Quality of life among melasma patients might be expected to be positively correlated with the severity of the disease. However, this was not identified in our study. Contradictory findings are found in the literature with regard to this correlation, suggesting that the effect of melasma on QoL is not solely dependent on disease severity; it is multifactorial [31]. In a study by Jusuf et al., no statistical relationship between MASI score and quality of life was found in subjects with melasma [32]. Similarly, research performed by Harumi et al. and Freitag et al. in Singapore and southern Brazil, respectively, found that there was no such correlation [33, 34]. On the contrary, Cestari et al. and Balkrishnan et al. revealed that the patient’s skin condition had a major impact on their quality of life, with the majority of the patients reporting frustration and embarrassment [35, 36]. We can conclude that clinical severity is a criterion that patients use to evaluate the impact that their skin condition has on their quality of life, but it is not the only one. Misery et al. showed that the MELASQOL score was higher in women who had had melasma for a longer duration, suggesting that the condition is less tolerated by women as time goes by, rather than following an acceptance-over-time pattern as observed in other chronic diseases [37]. We consider that evaluation of the patient’s quality of life should be an indispensable part of the dermatological follow-up, regardless of disease severity or duration, particularly for patients with a long-lasting history of melasma. The therapeutic approach should not be based solely on clinical findings; it should also include an evaluation of the patient’s psychological aspects [38].

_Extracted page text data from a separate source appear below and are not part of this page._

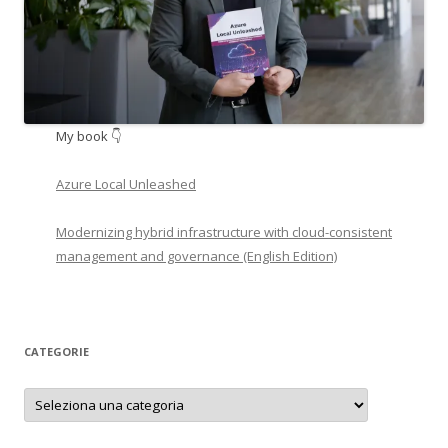
My book 👇
Azure Local Unleashed
Modernizing hybrid infrastructure with cloud-consistent
management and governance (English Edition)
CATEGORIE
Categorie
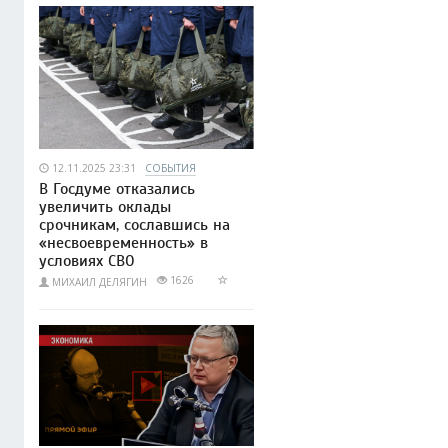
12.11.2025 23:31
СОБЫТИЯ
В Госдуме отказались
увеличить оклады
срочникам, сославшись на
«несвоевременность» в
условиях СВО
1626
МИХАИЛ ДЕЛЯГИН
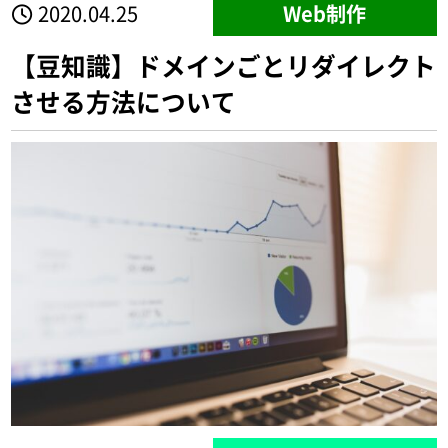
2020.04.25
Web制作
【豆知識】ドメインごとリダイレクト
させる方法について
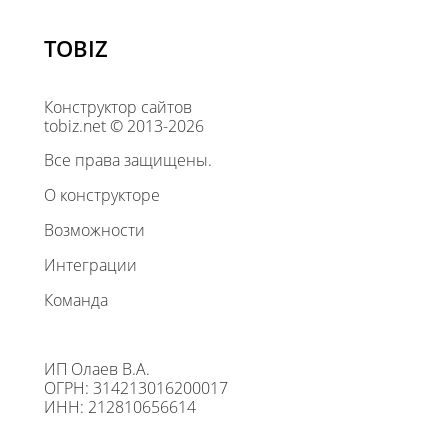
TOBIZ
Конструктор сайтов
tobiz.net © 2013-2026
Все права защищены.
О конструкторе
Возможности
Интеграции
Команда
ИП Олаев В.А.
ОГРН: 314213016200017
ИНН: 212810656614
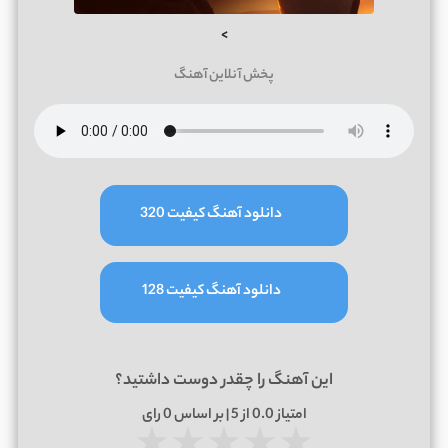
>
پخش آنلاین آهنگ
دانلود آهنگ کیفیت 320
دانلود آهنگ کیفیت 128
این آهنگ را چقدر دوست داشتید؟
امتیاز
0.0
از 5 | بر اساس
0
رای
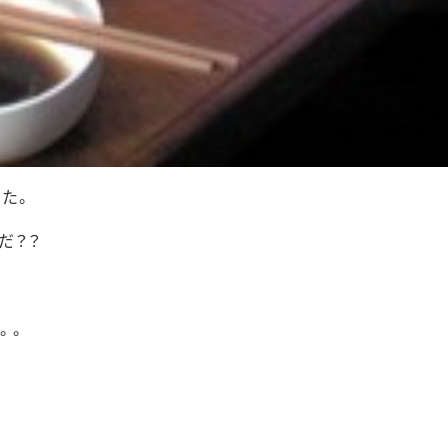
た。
だ？？
。。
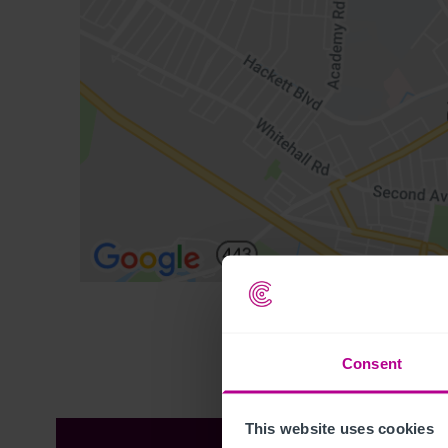
Consent
This website uses cookies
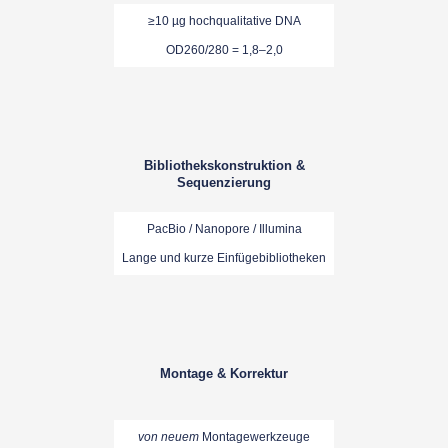
≥10 µg hochqualitative DNA
OD260/280 = 1,8–2,0
Bibliothekskonstruktion &
Sequenzierung
PacBio / Nanopore / Illumina
Lange und kurze Einfügebibliotheken
Montage & Korrektur
von neuem
Montagewerkzeuge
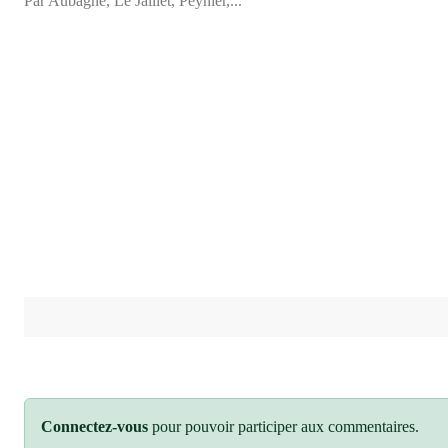
Par Aubagne, Le Jaillet, Peynier,...
Connectez-vous
pour pouvoir participer aux commentaires.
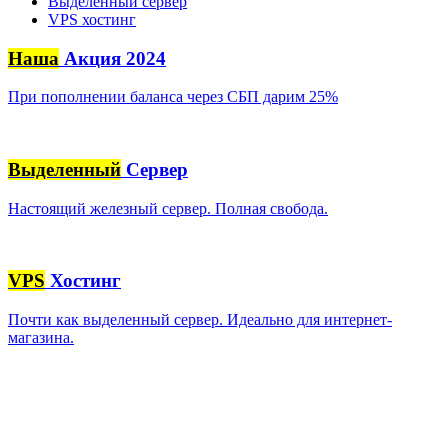
Выделенный сервер
VPS хостинг
Наша
Акция 2024
При пополнении баланса через СБП дарим 25%
Выделенный
Сервер
Настоящий железный сервер. Полная свобода.
VPS
Хостинг
Почти как выделенный сервер. Идеально для интернет-
магазина.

Chronic contingencies of melasma might also include impaired self-esteem [31]. The noticeability of the condition, as melasma mostly occurs on the face and not in another easily concealable area, results in decreased self-confidence. Several patients admitted to negativity about their melasma; they thought about their skin condition every day and felt that people questioned them about it, leading them to feel inferior to others [31]. In the same study, Jiang et al. revealed that several patients admitted to self-obsession and negativity about their skin disease; they mentioned looking in the mirror at their lesions several times a day and thinking about their melasma every day. However, only a few investigations have studied melasma patients to ascertain their self-esteem and psychological stressors that are associated with the condition. A recent cross-sectional internet-based study revealed an important impairment of self-esteem [39]. Impaired self-esteem necessitates the optimal management of melasma patients. As it is a pigmentation disorder, melasma disfigures the skin. This disfiguring skin disease often results in poor satisfaction, leading to poor adherence to treatment [40]. A therapeutic approach that includes aiming to facilitate social interactions and reduce social stigmas could be of benefit to the patients. Balkrishnan et al. stated that social life, recreation/leisure and emotional well-being are three areas of life that melasma patients believe would improve the most if they were no longer affected by the disease [14]. Patients in our study did not report such an impact on their self-esteem. This could be due to possible recall bias, as the patients had already been treated for melasma and questions were answered retrospectively, or it could be due to a potential for bias in the answers that were obtained, despite the best efforts of the interviewer to maintain neutrality.

Limitations

A limitation of our study is that we used a Mediterranean sample; hence, our findings are not generalizable to a broader Hispanic population.

Conclusions

The results of this study highlight the importance of evaluating quality of life, anxiety and depression in patients with melasma. Dermatologists can further improve their patient care by being supportive or requesting psychological intervention when needed, resulting in better compliance with treatment and an improved social and psychological status. Additionally, including the patients’ views when determining core outcomes for efficacy in the clinical trials could provide a more complete perspective on the ideal properties of novel melasma treatments [41].